> **Written request**:
Copy the listing below line for line, without changing a word, and omit the pictures from your copy.

> **Data supplied**:
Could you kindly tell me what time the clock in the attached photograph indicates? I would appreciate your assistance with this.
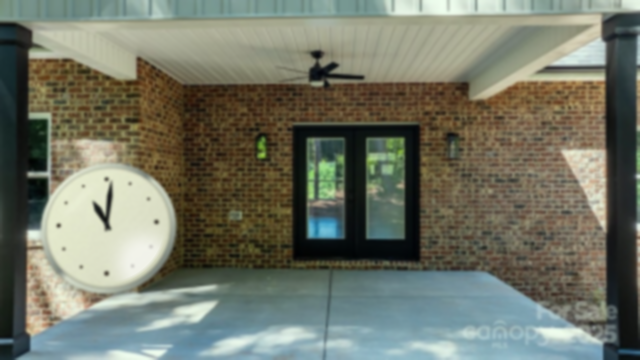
11:01
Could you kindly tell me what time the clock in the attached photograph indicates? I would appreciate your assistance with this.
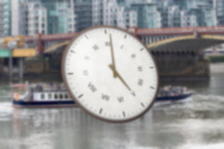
5:01
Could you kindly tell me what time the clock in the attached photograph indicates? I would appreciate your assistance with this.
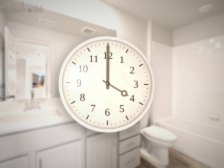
4:00
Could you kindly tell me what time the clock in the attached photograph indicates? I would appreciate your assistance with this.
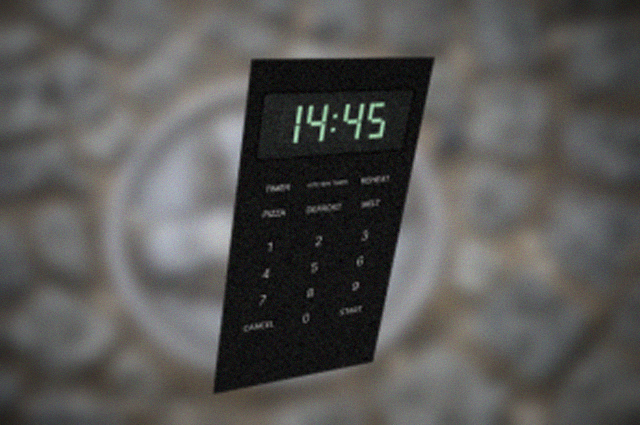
14:45
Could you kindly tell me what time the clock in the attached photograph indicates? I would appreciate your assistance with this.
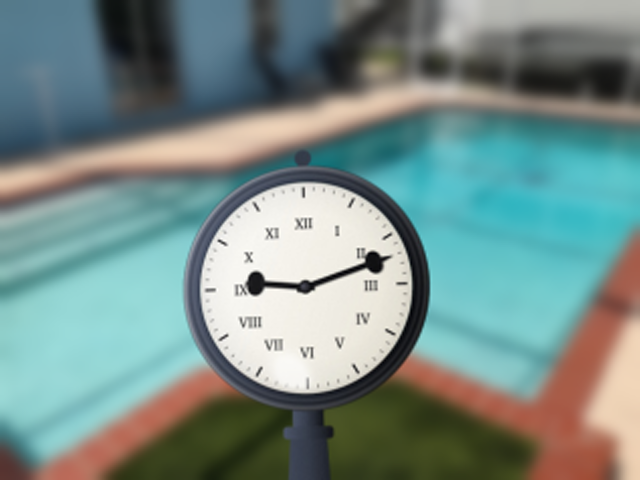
9:12
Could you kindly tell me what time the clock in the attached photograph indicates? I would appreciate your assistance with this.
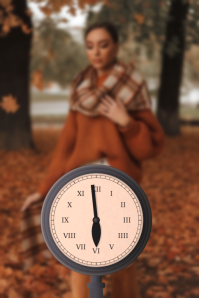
5:59
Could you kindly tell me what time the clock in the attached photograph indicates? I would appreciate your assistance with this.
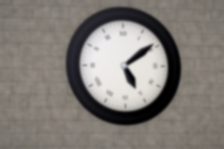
5:09
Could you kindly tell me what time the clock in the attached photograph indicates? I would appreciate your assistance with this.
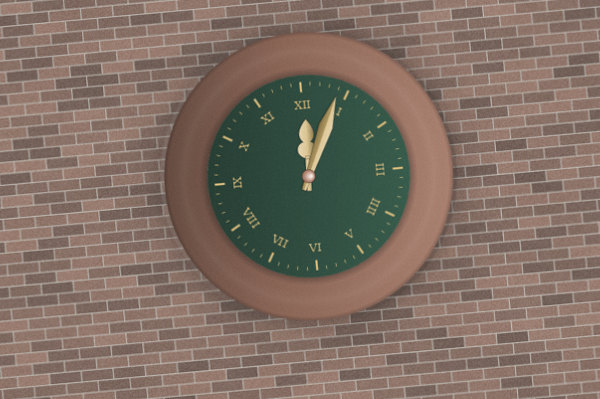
12:04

> **Written solution**:
Could you kindly tell me what time the clock in the attached photograph indicates? I would appreciate your assistance with this.
11:01
Could you kindly tell me what time the clock in the attached photograph indicates? I would appreciate your assistance with this.
5:01
Could you kindly tell me what time the clock in the attached photograph indicates? I would appreciate your assistance with this.
4:00
Could you kindly tell me what time the clock in the attached photograph indicates? I would appreciate your assistance with this.
14:45
Could you kindly tell me what time the clock in the attached photograph indicates? I would appreciate your assistance with this.
9:12
Could you kindly tell me what time the clock in the attached photograph indicates? I would appreciate your assistance with this.
5:59
Could you kindly tell me what time the clock in the attached photograph indicates? I would appreciate your assistance with this.
5:09
Could you kindly tell me what time the clock in the attached photograph indicates? I would appreciate your assistance with this.
12:04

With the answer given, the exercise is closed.